=== Begin Enclosure ===

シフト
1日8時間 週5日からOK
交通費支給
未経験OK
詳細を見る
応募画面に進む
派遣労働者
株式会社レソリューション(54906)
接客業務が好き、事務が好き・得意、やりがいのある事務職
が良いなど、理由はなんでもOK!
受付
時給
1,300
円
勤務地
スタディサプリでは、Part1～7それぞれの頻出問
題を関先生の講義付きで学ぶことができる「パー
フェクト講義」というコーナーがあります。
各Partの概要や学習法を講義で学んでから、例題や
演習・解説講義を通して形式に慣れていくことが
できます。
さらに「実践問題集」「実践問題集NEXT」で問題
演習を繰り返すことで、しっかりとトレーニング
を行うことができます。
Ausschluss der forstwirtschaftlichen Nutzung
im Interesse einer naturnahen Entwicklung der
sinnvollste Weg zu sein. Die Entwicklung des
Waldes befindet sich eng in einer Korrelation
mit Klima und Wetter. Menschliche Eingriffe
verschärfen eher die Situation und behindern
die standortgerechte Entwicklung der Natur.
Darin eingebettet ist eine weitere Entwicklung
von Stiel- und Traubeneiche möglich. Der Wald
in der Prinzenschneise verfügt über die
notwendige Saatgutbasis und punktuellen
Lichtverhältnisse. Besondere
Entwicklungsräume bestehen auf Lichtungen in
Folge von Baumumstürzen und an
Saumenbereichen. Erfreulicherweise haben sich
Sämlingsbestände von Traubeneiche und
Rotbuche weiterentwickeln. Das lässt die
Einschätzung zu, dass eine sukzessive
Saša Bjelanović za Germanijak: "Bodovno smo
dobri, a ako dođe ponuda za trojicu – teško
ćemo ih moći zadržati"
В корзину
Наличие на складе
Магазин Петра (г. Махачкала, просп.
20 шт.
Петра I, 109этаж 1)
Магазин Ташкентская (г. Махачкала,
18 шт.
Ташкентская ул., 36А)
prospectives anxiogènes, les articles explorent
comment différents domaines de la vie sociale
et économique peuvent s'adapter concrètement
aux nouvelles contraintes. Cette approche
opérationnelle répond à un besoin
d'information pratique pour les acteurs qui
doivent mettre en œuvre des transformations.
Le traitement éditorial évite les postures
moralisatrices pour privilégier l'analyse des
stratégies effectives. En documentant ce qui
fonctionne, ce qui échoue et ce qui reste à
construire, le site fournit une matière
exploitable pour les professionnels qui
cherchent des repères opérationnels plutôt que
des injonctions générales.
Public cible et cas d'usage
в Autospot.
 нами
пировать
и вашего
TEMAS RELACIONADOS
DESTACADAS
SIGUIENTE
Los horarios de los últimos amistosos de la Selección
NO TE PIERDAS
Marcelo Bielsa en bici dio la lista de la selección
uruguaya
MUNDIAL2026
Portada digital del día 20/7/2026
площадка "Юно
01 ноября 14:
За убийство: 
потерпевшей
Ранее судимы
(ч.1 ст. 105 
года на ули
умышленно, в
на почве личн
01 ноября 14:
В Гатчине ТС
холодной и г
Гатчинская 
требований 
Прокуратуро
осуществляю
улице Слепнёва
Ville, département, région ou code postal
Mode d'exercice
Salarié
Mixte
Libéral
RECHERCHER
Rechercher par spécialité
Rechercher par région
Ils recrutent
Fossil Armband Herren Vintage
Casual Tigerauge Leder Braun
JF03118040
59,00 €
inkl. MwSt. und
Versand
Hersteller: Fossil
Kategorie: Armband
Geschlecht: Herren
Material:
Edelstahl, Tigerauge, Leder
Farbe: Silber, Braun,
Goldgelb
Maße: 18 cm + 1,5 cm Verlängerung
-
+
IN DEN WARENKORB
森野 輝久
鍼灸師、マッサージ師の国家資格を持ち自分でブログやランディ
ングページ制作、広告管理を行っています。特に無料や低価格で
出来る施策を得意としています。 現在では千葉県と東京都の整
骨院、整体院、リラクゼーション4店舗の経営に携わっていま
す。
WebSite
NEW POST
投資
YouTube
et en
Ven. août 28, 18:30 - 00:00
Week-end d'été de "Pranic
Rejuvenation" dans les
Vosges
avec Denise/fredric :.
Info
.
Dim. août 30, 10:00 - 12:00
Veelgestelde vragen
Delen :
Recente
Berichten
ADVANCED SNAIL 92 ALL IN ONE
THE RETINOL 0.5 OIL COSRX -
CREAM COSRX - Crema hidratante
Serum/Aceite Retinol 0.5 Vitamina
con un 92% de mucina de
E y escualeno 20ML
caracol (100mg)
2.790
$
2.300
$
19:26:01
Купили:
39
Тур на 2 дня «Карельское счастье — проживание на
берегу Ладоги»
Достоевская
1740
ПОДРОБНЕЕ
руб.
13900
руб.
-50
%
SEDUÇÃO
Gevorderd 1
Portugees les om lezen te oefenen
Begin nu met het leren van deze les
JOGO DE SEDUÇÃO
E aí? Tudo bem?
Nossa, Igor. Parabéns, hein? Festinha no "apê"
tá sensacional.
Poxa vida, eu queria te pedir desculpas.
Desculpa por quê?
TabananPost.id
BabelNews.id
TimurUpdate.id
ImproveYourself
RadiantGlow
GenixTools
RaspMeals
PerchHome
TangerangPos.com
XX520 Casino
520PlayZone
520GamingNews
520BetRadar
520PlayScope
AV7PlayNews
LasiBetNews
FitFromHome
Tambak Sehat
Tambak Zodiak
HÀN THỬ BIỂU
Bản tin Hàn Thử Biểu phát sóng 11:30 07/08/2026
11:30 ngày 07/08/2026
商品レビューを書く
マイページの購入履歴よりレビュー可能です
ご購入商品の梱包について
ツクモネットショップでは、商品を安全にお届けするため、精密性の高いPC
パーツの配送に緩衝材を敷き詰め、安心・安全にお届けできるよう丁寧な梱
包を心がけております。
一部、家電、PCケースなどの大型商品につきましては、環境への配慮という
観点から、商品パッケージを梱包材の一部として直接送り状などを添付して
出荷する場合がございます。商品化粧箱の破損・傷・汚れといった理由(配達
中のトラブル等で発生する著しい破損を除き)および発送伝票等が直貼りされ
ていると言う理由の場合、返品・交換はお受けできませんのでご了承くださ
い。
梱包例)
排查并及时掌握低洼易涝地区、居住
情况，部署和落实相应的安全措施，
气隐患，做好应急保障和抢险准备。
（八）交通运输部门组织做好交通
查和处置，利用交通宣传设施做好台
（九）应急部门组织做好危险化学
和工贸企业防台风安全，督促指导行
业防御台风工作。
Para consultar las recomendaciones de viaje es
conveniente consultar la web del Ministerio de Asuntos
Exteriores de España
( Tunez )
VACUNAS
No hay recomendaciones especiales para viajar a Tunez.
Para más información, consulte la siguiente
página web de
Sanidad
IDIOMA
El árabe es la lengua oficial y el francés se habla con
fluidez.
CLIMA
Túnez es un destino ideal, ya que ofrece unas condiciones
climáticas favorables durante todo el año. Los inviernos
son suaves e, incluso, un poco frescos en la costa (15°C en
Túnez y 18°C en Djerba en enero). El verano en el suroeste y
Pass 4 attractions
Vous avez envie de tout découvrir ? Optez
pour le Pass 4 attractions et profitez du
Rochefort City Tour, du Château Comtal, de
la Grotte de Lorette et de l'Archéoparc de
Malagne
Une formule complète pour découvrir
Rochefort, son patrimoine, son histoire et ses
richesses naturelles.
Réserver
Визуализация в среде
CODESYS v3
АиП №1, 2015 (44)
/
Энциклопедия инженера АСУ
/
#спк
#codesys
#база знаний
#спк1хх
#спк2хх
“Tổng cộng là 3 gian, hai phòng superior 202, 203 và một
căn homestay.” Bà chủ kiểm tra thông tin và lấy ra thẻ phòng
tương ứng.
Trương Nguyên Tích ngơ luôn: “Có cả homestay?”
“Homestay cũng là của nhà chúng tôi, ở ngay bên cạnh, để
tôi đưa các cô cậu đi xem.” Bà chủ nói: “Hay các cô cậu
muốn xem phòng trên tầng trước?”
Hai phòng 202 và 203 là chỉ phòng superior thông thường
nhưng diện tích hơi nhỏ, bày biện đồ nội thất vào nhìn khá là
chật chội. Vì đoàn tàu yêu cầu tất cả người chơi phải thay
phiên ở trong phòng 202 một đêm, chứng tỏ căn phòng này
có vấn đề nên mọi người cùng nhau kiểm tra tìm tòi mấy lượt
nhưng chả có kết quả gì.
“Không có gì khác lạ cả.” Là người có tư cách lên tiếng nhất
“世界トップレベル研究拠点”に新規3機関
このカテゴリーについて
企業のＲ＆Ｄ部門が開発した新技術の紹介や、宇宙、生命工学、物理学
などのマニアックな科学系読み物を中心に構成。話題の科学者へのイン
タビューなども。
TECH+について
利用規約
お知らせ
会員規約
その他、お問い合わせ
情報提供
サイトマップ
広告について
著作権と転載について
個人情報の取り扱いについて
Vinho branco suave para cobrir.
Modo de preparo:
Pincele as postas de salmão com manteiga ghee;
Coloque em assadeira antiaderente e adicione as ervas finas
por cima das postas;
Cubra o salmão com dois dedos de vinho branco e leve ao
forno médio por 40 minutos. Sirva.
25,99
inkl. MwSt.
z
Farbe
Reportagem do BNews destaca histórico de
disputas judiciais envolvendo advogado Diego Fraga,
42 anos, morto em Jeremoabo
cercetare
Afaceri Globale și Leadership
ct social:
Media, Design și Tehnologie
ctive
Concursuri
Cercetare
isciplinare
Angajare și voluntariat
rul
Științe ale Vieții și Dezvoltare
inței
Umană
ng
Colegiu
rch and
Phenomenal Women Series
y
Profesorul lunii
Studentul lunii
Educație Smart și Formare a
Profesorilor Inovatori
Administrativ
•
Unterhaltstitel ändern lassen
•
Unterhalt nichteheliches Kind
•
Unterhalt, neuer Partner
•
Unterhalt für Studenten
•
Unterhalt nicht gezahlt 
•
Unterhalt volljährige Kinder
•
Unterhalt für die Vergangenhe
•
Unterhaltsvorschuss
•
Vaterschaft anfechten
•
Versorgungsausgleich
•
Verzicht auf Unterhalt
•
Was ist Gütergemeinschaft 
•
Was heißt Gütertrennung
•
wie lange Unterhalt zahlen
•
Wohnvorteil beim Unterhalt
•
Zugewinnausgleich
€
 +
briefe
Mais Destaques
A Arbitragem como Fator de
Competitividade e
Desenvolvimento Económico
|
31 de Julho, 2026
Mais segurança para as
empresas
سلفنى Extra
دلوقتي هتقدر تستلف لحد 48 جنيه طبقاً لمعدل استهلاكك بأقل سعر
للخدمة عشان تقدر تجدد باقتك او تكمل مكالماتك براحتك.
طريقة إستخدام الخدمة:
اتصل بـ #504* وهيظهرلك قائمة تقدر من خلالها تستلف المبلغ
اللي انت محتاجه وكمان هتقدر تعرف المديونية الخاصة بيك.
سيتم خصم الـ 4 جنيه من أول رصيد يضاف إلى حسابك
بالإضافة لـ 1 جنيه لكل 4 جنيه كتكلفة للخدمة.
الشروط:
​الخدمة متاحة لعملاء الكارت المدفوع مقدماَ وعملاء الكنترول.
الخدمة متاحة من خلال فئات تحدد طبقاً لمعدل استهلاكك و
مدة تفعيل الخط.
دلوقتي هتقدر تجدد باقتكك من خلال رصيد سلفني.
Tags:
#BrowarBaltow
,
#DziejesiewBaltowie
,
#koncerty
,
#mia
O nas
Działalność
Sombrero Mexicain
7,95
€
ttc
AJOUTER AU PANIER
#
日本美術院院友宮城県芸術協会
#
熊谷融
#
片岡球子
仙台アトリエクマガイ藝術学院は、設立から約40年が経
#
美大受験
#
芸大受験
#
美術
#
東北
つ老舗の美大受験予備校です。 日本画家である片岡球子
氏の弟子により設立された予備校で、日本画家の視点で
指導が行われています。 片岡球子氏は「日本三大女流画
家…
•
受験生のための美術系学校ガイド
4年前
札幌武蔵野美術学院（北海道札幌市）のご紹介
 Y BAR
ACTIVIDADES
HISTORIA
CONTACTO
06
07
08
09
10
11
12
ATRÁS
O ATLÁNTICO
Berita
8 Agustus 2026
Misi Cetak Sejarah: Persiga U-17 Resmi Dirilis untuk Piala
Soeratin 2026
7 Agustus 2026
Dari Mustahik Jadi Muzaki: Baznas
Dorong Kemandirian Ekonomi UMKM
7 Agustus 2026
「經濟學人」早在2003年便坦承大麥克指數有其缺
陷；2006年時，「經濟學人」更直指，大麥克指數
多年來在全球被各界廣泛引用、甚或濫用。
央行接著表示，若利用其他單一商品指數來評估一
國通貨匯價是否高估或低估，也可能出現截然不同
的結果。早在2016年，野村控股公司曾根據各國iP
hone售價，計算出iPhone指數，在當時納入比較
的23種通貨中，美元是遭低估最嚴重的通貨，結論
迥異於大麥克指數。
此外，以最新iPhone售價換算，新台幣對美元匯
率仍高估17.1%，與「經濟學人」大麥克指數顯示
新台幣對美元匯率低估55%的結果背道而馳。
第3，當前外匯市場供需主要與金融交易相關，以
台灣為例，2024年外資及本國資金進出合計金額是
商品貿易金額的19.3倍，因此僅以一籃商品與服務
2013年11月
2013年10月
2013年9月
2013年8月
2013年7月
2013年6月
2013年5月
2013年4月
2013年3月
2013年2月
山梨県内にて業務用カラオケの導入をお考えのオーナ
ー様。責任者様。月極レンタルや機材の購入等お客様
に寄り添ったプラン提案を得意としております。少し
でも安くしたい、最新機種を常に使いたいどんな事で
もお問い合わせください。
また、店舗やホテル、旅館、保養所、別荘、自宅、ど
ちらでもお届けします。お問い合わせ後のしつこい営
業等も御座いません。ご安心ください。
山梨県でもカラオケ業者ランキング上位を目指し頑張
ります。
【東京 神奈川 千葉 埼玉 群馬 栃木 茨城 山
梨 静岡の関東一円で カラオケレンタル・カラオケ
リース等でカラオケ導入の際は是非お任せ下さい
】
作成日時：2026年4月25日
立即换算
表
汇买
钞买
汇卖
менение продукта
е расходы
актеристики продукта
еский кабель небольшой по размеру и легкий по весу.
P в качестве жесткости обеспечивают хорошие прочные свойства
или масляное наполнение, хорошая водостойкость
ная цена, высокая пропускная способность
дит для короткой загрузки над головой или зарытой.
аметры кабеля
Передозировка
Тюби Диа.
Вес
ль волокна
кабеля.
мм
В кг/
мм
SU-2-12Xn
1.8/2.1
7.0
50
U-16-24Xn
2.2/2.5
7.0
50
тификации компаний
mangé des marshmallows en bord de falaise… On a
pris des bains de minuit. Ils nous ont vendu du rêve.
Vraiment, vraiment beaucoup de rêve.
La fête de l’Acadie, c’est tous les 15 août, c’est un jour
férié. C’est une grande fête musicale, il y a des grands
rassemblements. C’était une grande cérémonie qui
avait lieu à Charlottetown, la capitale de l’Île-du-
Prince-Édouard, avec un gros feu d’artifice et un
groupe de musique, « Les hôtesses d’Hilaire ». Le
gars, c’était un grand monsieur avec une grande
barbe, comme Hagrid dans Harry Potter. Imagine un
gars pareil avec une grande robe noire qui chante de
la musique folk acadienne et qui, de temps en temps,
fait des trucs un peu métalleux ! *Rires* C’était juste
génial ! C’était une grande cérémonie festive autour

=== End Enclosure ===

Copy out each line of the material above, word for word, from the first down to the line containing "verschärfen eher die Situation und behindern". Add nothing.

シフト
1日8時間 週5日からOK
交通費支給
未経験OK
詳細を見る
応募画面に進む
派遣労働者
株式会社レソリューション(54906)
接客業務が好き、事務が好き・得意、やりがいのある事務職
が良いなど、理由はなんでもOK!
受付
時給
1,300
円
勤務地
スタディサプリでは、Part1～7それぞれの頻出問
題を関先生の講義付きで学ぶことができる「パー
フェクト講義」というコーナーがあります。
各Partの概要や学習法を講義で学んでから、例題や
演習・解説講義を通して形式に慣れていくことが
できます。
さらに「実践問題集」「実践問題集NEXT」で問題
演習を繰り返すことで、しっかりとトレーニング
を行うことができます。
Ausschluss der forstwirtschaftlichen Nutzung
im Interesse einer naturnahen Entwicklung der
sinnvollste Weg zu sein. Die Entwicklung des
Waldes befindet sich eng in einer Korrelation
mit Klima und Wetter. Menschliche Eingriffe
verschärfen eher die Situation und behindern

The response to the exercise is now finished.